Bombardier Inc. (TSX:BBD.B) is now trading at lows not seen for more than two decades, and some contrarian investors are looking at the massive sell-off as a good opportunity to pick up the stock.
Let’s take a look at the current situation to see if there might be some solid returns on the horizon.
Much of the decline over the past year is attributable to ongoing difficulties with the company’s CSeries jet program.
In 2011 Bombardier told investors it would have 300 firm orders for the new jets by the time the planes were ready to go into commercial service, which was expected to be in 2013. The market had good reason to trust the statement because the company already had customer commitments for 90 planes.
Four years later the project is still struggling to get off the ground and the budget has ballooned by more than $2 billion.
The more concerning fact for investors might be the industry’s apparent lack of interest in the planes. Bombardier has 243 firm orders, but the company hasn’t signed up a new customer since last September.

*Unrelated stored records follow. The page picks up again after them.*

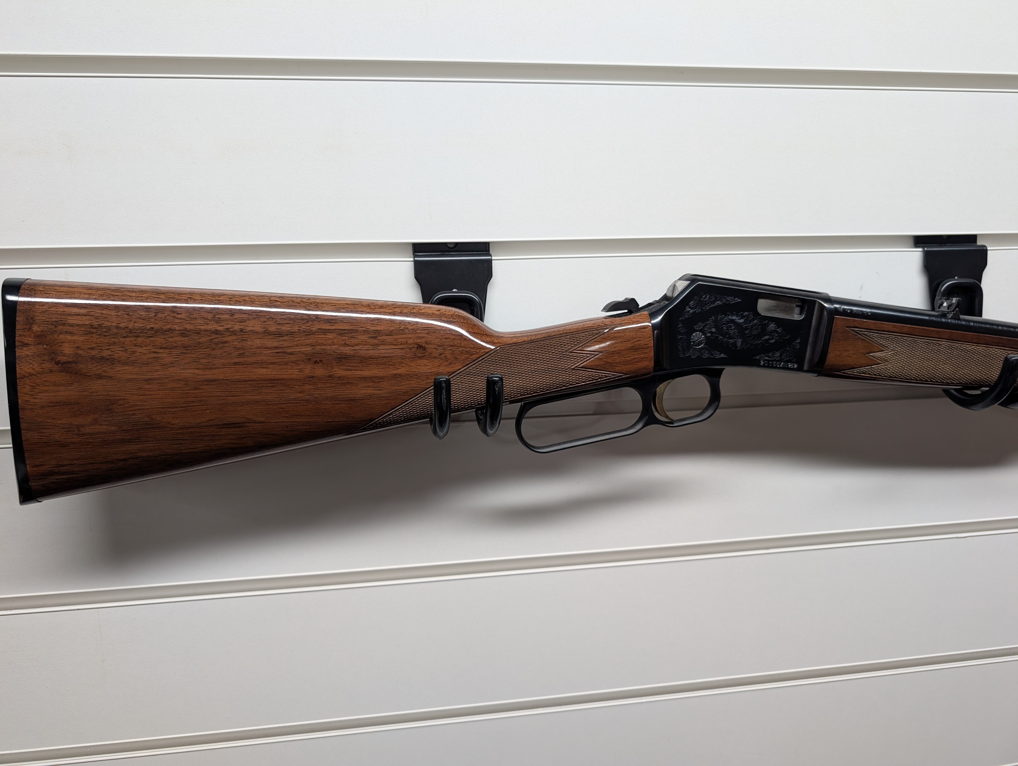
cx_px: 509
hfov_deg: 71.5
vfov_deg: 56.9
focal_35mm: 24
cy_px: 383
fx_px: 707
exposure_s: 1/88
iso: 62
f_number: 1.68
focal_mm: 6.9
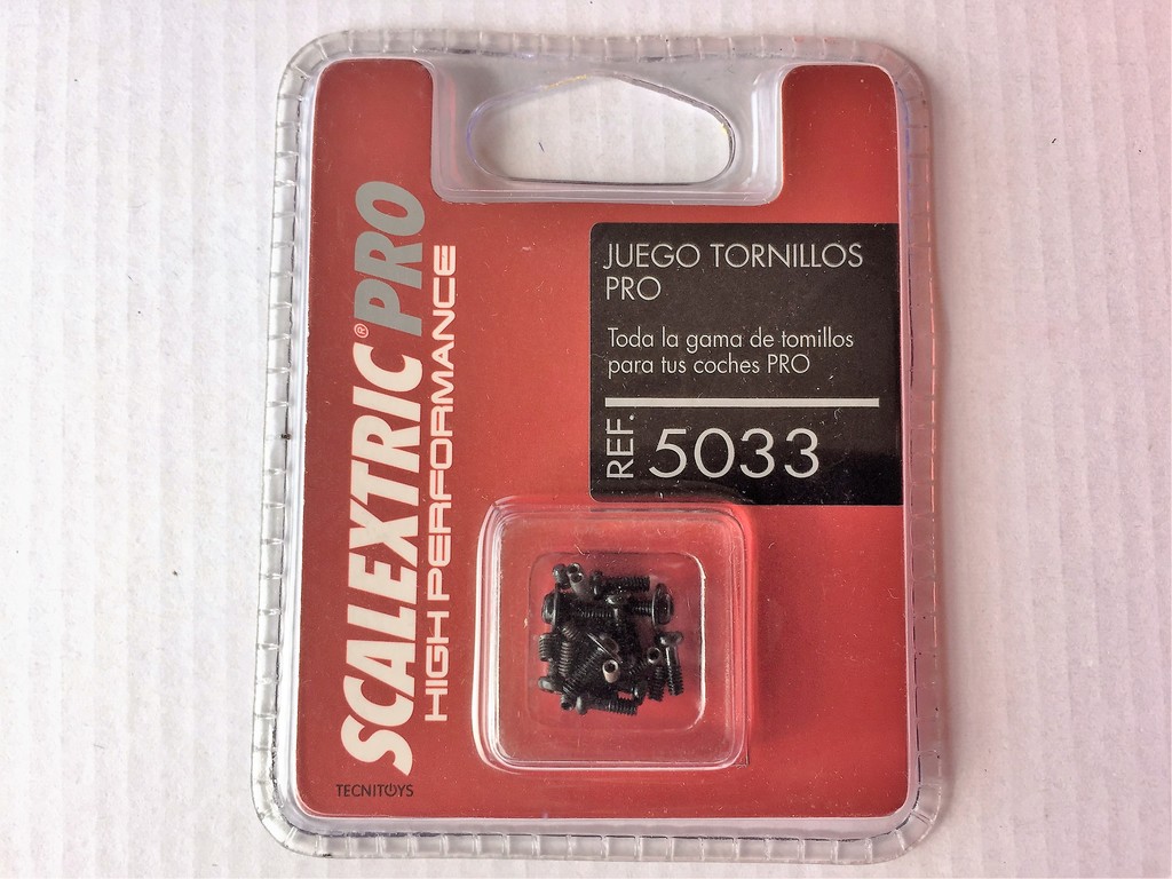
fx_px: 982
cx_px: 586
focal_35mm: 29
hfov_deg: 61.7
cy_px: 440
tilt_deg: -80.4
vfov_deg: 48.2
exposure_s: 1/706
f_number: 2.2
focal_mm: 4.15
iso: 32
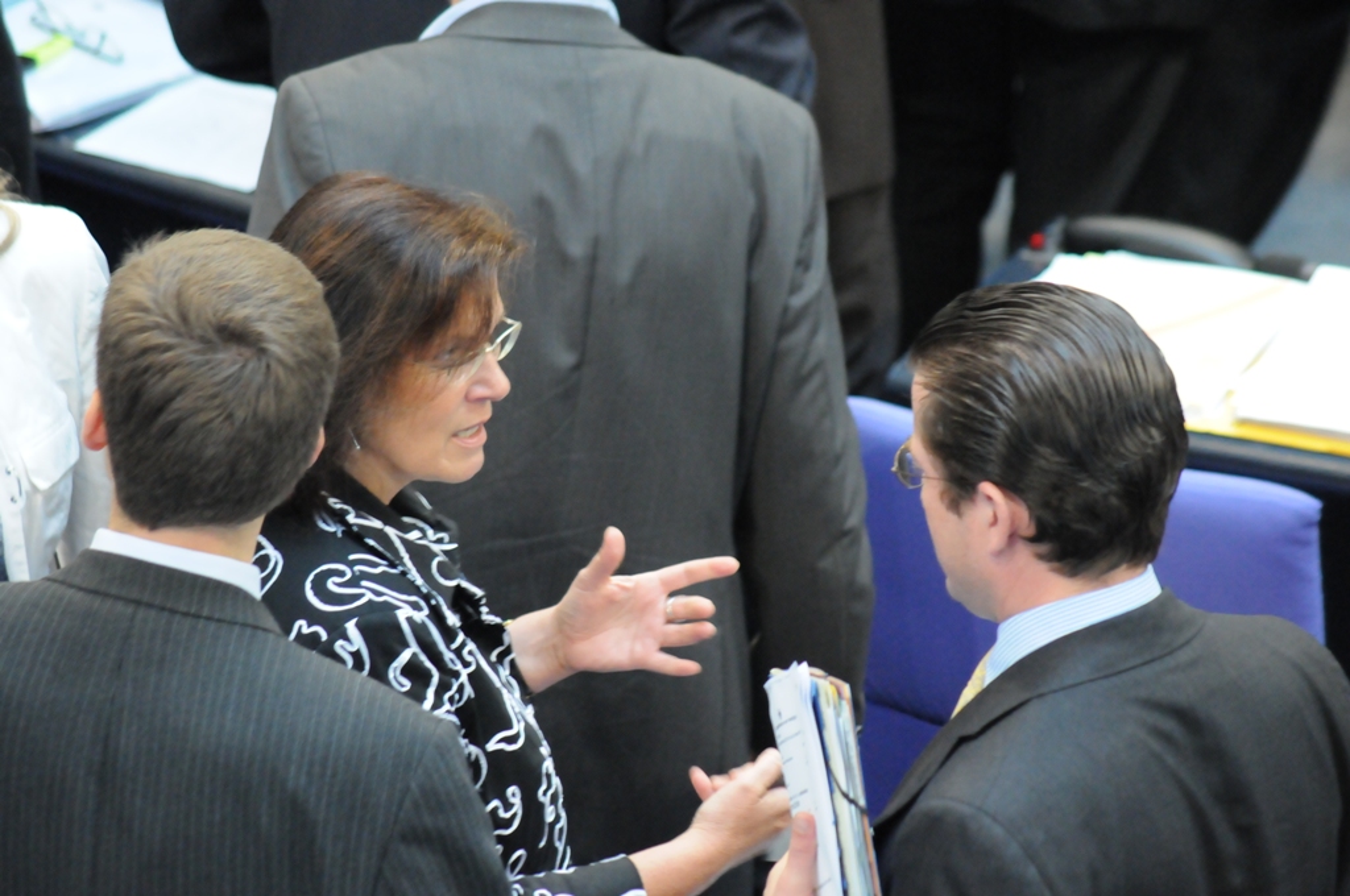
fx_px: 10393
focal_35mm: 278
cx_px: 675
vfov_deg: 4.9
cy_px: 448
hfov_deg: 7.4
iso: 3200
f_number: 5
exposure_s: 1/60
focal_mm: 185
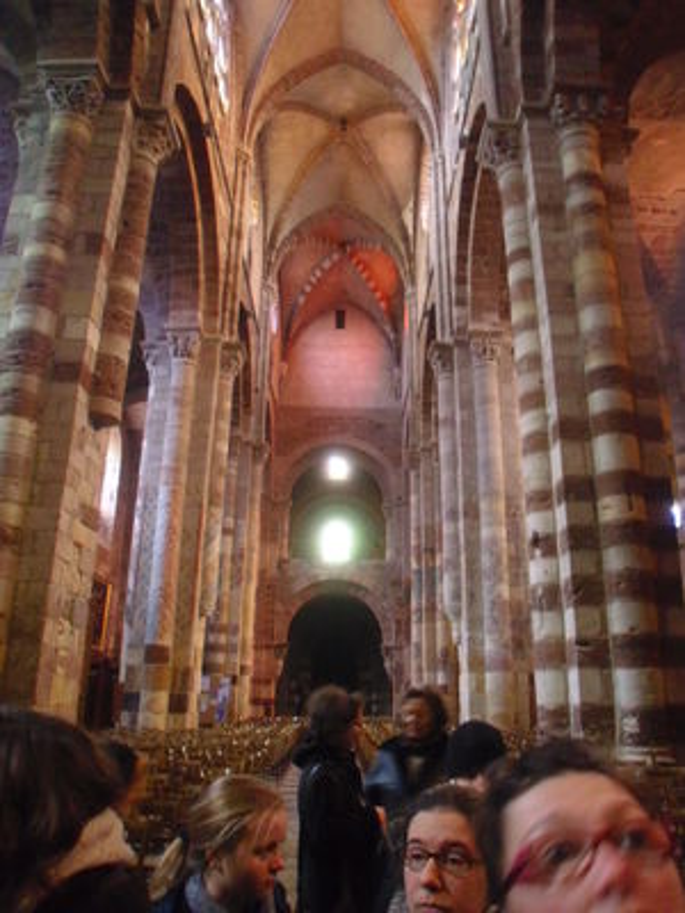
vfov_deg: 63.4
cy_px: 456
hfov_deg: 49.7
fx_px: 739
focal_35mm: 28
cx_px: 342
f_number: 2.6
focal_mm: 4.65
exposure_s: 1/4
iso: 400
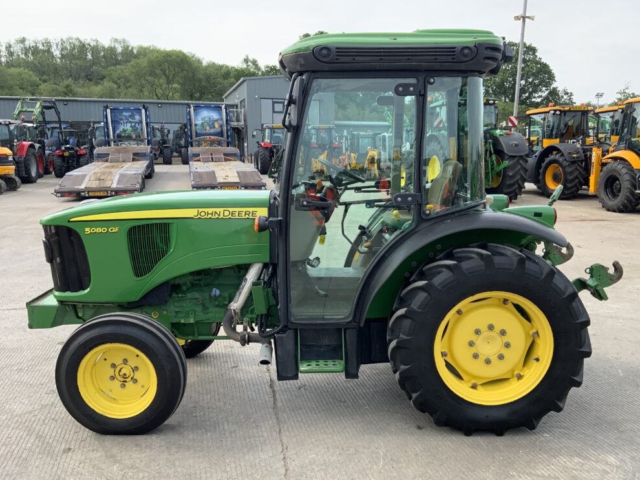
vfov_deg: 46.8
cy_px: 243
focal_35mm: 30
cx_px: 326
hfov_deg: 60.0
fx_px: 555
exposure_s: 1/439
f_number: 1.8
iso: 16
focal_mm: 3
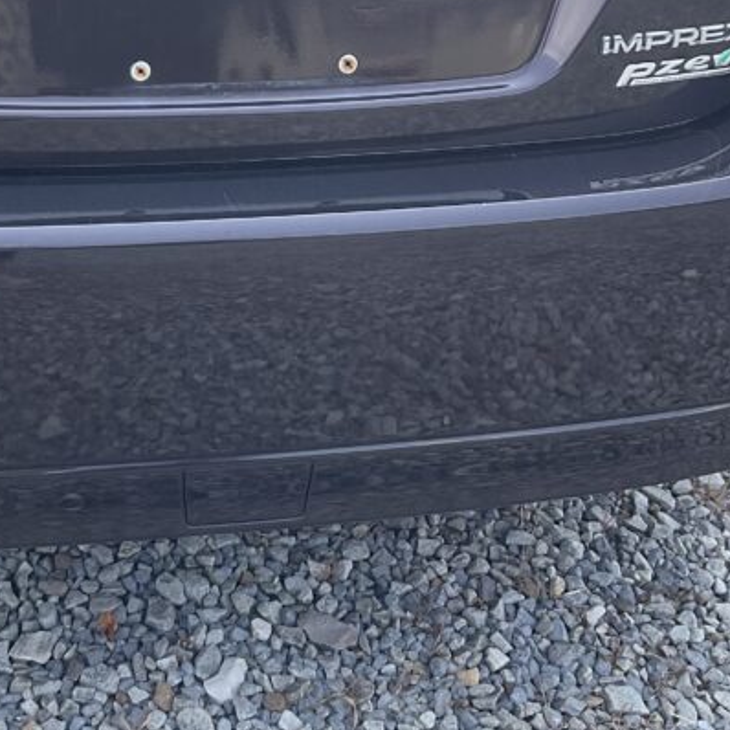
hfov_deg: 25.9
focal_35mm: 66
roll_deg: -0.9
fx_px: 1575
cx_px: 238
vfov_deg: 25.6
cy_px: 127
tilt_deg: -25.5
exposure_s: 1/495
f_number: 1.8
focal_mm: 3
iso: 16
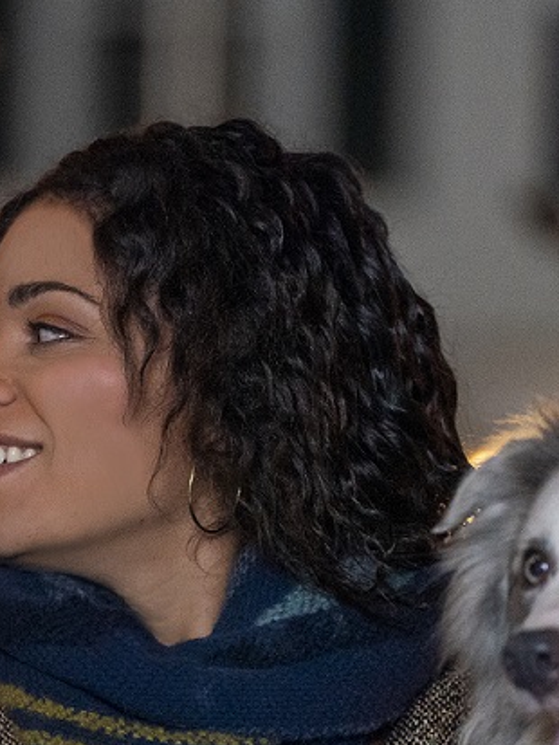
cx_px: 124
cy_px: 621
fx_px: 9447
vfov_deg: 4.5
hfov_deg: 3.4
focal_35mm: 439
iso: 6400
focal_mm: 156
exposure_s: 1/320
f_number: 2.8
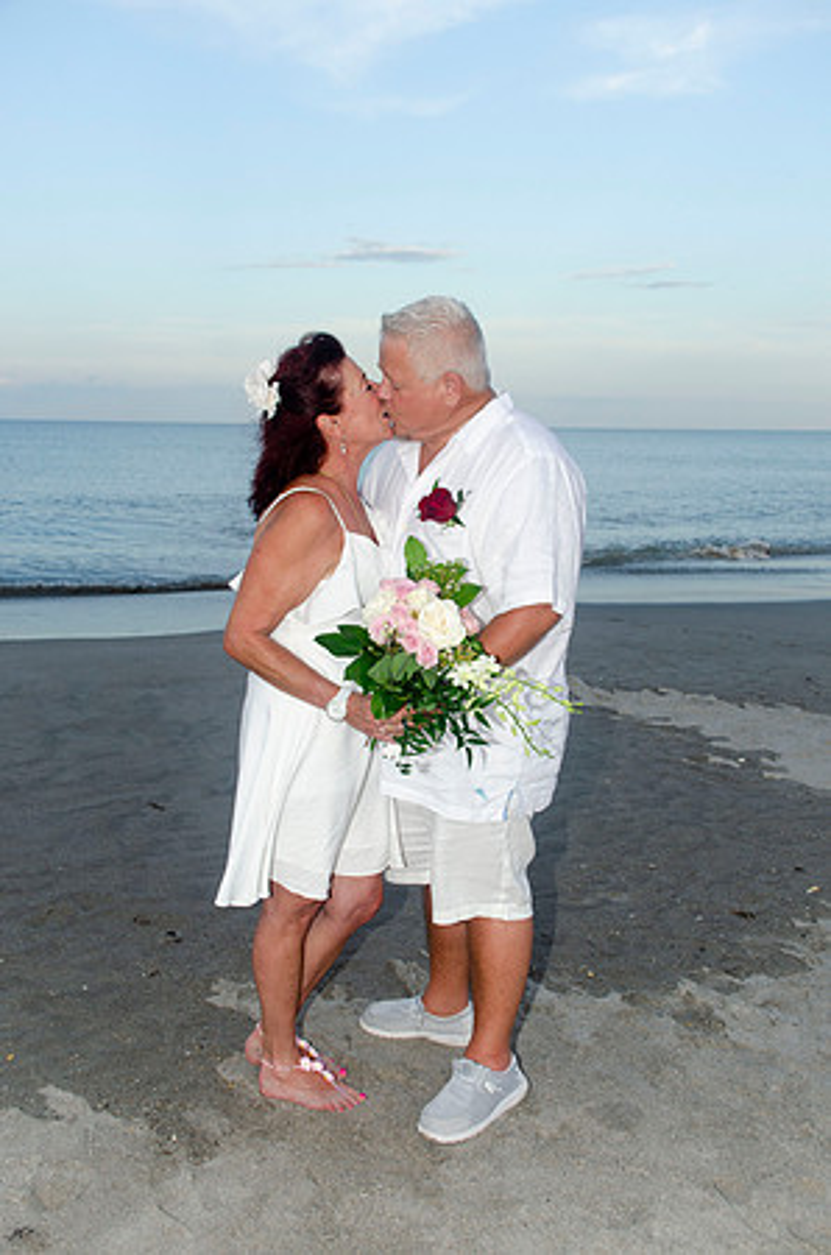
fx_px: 1252
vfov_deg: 53.2
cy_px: 628
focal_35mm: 36
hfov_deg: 36.7
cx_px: 416
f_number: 6.3
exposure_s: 1/250
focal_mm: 24
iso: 200
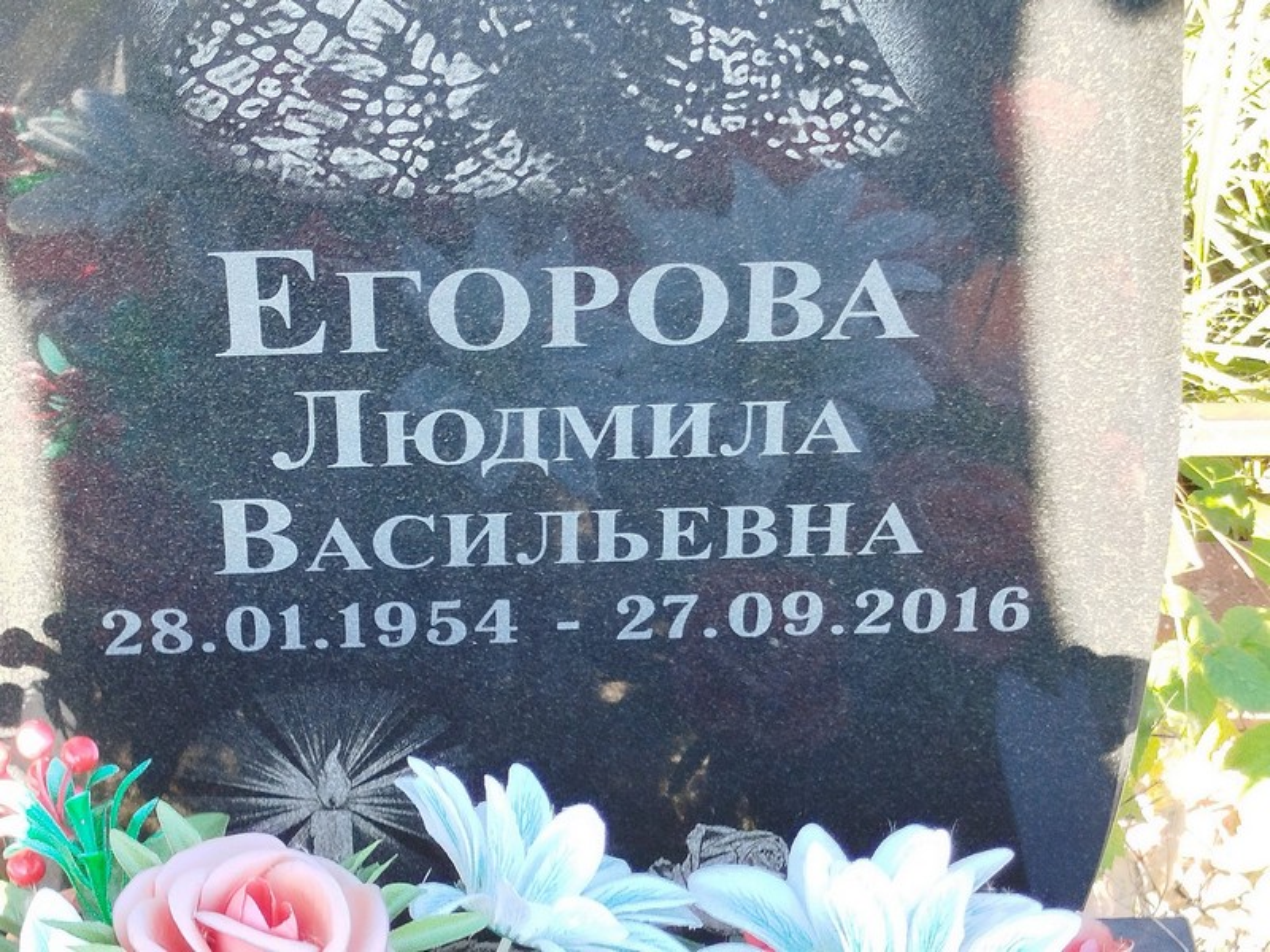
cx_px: 635
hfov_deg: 55.4
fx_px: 1211
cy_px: 476
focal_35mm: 33
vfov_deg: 42.9
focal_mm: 5.31
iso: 50
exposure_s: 1/50
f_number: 1.7
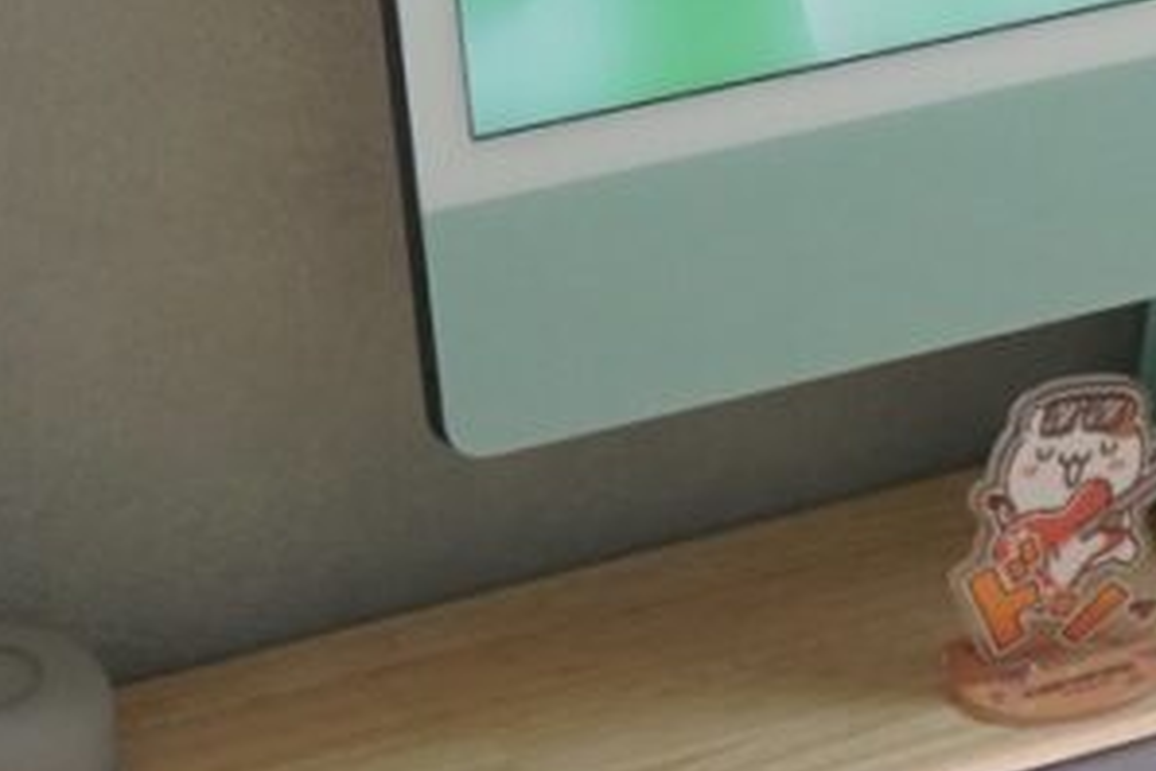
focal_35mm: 181
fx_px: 5803
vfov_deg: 7.4
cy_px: -496
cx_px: 1471
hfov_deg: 11.1
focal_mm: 35
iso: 1250
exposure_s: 1/60
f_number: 5.6
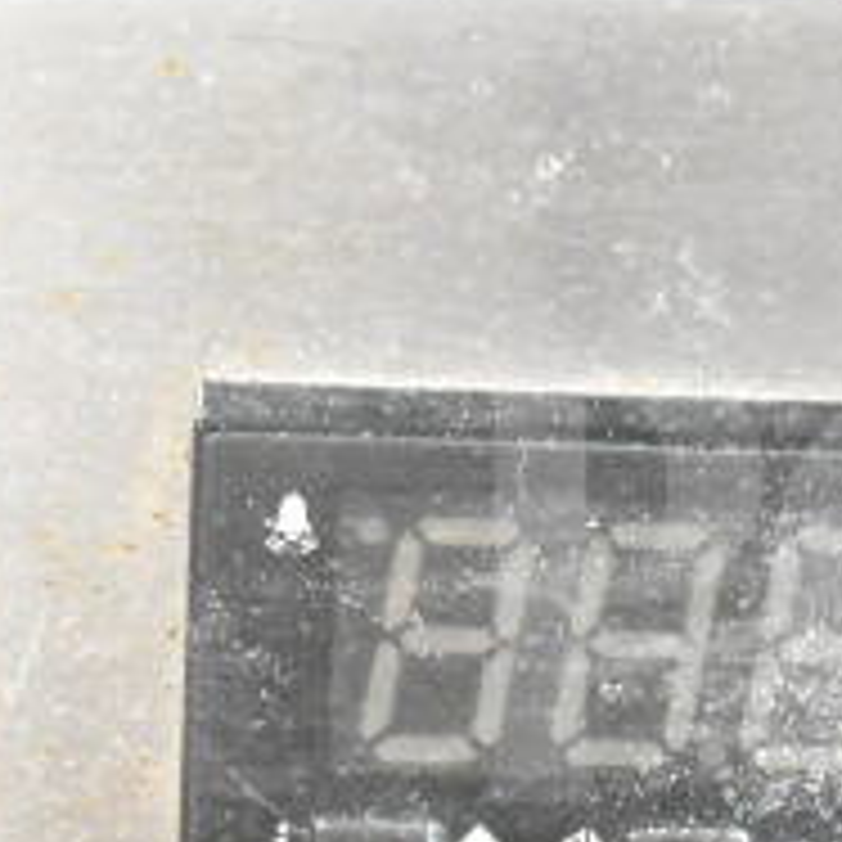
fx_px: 5504
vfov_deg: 8.7
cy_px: 705
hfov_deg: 8.7
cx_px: 878
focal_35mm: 200
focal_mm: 48
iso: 18000
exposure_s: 1/80
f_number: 5.3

China Eastern Airlines is considered as a possible buyer for a significant number of CSeries planes, but Boeing just snagged a 50-airplane order from the Chinese company, and some analysts say the deal will greatly reduce the likelihood of a near-term purchase of the CSeries.
Business jet troubles
Bombardier is facing difficulties in other areas of it aerospace unit. Earlier this year the company suspended production of its Learjet 85 in order to focus on its highly anticipated Global 7000 and 8000 business jet program.
On July 10 Bombardier announced it is “conducting a full review of all aspects” of the program, including its schedule.
The long-range business jets are supposed to be the bright spot in the aerospace division and the most profitable group in the company. The 7000 is expected to be ready in 2016 and the 8000 a year later. Investors are now concerned those dates are also at risk.
Bombardier’s transport group tends to be the bread and butter of the business and has carried the company through the rough patch encountered in recent years, but it too is facing some turbulence.
The company is looking at options to sell part of the transport group as a way to strengthen its balance sheet. Rumours have bounced around in recent months that China’s state-owned CRRC Corp. is interested in buying all or part of Bombardier’s rail division.
That’s unlikely to happen.
CRRC is the product of the recent merger of China’s two largest train makers, CSR Corp. and China CNR Corp. The Chinese are on a huge mission to grab global market share and have set their sights on the U.S., where Bombardier has traditionally done very well.
Late last year China CNR won a US$567 million contract to supply trains to Boston’s transit system. Bombardier has a great product, but it simply doesn’t have the financial firepower to defend its position against a state-owned foreign company that can afford to take losses to get a foothold in the U.S. market. If other American cities decide to follow Boston’s lead, Bombardier could be in trouble.
The Chinese recently stated they are not interested in purchasing Bombardier’s rail division and it’s uncertain whether a deal would even be allowed by the Canadian government.
Will Bombardier double?
Any good news at this point could give the stock a boost, but the name still carries a lot of risk.
Bombardier currently trades for less than $2 per share. A run toward $4 by the end of the year would require a big CSeries order, confirmation that the business jets are still on schedule, and a strong sale price for part of the transport division.
At the moment, there is no indication that any of those scenarios are in the cards.
The company is sitting on a mountain of debt and time is running out. Any bet on the stock at this point should be considered highly speculative, and investors might want to keep the position small until there is strong evidence of a turnaround.